#### Selected excerpt
In regard to figure 1a from Teichmann et al.

How does one set up the scoring for this kind of experiment? Edit

pending -- I have emailed the group asking what criteria their pathologist used.

Why is the Mann-Whitney test used?Edit

The Mann-Whitney test (AKA Wilcoxon rank-sum test) is a non-parametric test (distribution-free) used to compare two independent groups of sampled data. It is used when the values are ordinal (can be always be ranked by their value) but the intervals between values are not equally scaled. Thus, if clinical score is such that 3>2>1 these can be ordered, but the difference between 3 and 2 is the "same" as between 2 and 1, we would use a MW test. This test is can also be used instead of the t-test when the assumptions of normality and equal variances is not met. This, like many non-parametric tests, uses the ranks of the data rather than their raw values to calculate the statistic. The clinical score data from the experiment is ordinal ranked data, so this test is appropriate.

How does one do it?Edit

Paraphrased and modified from the Wikipedia article on Mann-Whitney.

For small samples a direct method is quick:

  1. Rank the values frm both sample in the same listing (note that the null-hypothesis is that the two samples are merely randomly drawn from the same listing of ranks).
  1. For ease of calculation, choose the sample with the smaller ranks are smaller Call this "sample 1," and call the other sample "sample 2."
  2. For each observation in sample 1, count the number of observations in sample 2 that have a smaller rank (count a half for any that are equal to it). Do this only for sample 1.
  3. U is the sum of all these counts.
########
#### Data extracts
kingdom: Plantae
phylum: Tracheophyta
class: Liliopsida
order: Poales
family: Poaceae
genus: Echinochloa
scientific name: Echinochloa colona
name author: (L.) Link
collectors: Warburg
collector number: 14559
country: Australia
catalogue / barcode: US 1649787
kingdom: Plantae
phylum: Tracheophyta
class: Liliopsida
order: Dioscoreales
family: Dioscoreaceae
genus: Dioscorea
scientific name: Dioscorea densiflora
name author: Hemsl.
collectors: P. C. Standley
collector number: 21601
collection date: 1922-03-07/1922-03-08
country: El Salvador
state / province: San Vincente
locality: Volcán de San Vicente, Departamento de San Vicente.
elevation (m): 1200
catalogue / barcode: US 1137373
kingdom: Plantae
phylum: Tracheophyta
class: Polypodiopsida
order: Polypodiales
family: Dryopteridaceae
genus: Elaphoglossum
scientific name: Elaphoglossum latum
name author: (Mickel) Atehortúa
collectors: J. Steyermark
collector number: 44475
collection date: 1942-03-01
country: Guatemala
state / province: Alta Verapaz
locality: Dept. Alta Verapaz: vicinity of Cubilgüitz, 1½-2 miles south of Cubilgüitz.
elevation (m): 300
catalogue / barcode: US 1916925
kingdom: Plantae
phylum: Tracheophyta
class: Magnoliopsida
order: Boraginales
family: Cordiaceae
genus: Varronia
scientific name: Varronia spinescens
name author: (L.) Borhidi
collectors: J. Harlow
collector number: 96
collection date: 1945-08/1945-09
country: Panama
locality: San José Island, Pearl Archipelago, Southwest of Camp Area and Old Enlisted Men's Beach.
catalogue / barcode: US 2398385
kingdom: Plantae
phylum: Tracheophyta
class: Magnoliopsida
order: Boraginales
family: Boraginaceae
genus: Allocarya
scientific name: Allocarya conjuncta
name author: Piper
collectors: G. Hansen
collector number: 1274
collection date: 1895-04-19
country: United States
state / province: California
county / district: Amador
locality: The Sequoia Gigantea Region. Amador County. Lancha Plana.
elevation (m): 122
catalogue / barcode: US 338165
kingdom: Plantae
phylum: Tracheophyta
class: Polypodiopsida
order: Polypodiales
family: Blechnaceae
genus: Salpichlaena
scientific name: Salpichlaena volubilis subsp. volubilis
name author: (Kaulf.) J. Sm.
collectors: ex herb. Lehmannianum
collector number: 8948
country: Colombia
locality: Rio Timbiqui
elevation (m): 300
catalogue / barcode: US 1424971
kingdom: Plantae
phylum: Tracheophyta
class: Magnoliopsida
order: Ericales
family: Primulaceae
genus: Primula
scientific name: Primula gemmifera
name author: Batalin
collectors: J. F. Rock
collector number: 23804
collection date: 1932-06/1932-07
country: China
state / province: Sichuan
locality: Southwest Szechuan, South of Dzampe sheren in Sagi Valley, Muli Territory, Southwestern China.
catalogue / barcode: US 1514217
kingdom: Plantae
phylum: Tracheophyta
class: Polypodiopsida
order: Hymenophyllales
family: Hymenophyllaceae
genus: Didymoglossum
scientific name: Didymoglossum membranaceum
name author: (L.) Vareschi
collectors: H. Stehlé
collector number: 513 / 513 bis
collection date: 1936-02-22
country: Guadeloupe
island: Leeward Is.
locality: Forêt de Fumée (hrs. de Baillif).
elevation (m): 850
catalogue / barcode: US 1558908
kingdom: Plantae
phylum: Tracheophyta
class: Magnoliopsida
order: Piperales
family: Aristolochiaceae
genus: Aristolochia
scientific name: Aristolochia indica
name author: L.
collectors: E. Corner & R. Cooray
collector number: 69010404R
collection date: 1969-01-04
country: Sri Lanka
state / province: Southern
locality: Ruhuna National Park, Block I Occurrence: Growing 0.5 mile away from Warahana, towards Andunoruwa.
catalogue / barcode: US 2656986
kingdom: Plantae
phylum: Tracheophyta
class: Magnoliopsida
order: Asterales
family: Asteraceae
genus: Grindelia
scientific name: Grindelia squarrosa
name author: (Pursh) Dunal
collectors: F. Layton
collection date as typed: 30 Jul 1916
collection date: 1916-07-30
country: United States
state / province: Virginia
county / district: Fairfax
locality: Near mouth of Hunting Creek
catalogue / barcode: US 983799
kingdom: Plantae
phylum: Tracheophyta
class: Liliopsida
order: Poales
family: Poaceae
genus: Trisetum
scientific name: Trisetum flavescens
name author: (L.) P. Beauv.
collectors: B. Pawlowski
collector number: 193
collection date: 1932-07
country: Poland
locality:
########
◆ Tasks to complete
A. Answer these questions from the Mann-Whitney page, one line each:
(i) What did the writer do to learn how the scoring was set up?
(ii) What other name does the page give for the Mann-Whitney test?
(iii) In the direct method for small samples, what is U?
B. Write the next part of the page on the Mann-Whitney test, picking up after its last listed step.

◆ Task answers
A.
(i) The writer emailed the group to ask what criteria their pathologist used.
(ii) The Wilcoxon rank-sum test.
(iii) U is the sum of all the counts made for the observations in sample 1.

B.
The theoretical maximum value of U is the product of the sample sizes for the two samples.

Why is appropriate to use two-tailed? Edit

The Mann-Whitney test approximates whether two groups have equally large values. In this case, the null hypothesis would be rejected in the event of "sufficiently larger" or "sufficiently smaller" values than the control group. If only "sufficiently smaller" OR "sufficiently larger" would be applicable to the study, a one-tailed test would be appropriate.

Comment on whether it would be appropriate or not to conduct a correction for multiple-comparisons and how one would do it. Edit

A Bonferroni correction would be appropriate for multiple comparisons. However, in this figure there are only two groups sampled, and so no correction of the p-value is needed.

A Bonferroni correction is done as follows:

1. Choose the critical one-comparison p-value α desired for rejecting the null hypothesis. Often this is α= 0.05.

2. Divide this p-value by the number of comparisons done. Thus, if three comparisons have been made, the α_corr = .05/3 ~.017.

The hypothesis will be rejected if p <.017.